Citez mot pour mot toutes les lignes des entrées ci-dessous, sans reprendre les images.

Images des pages et texte extrait →
* * * * * * * * *

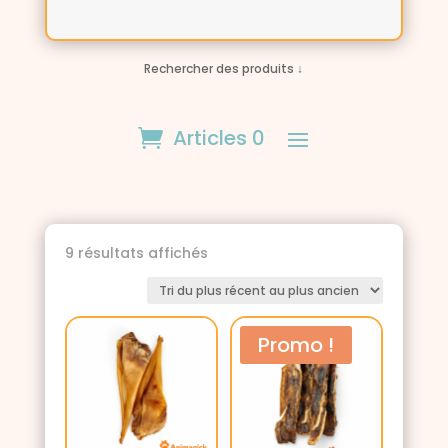
Rechercher des produits ↓
Articles 0
Trié
9 résultats affichés
du
plus
récent
au
Promo !
plus
ancien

* * * * * * * * *

RÉPONSE →
Rechercher des produits ↓
Articles 0
Trié
9 résultats affichés
du
plus
récent
au
Promo !
plus
ancien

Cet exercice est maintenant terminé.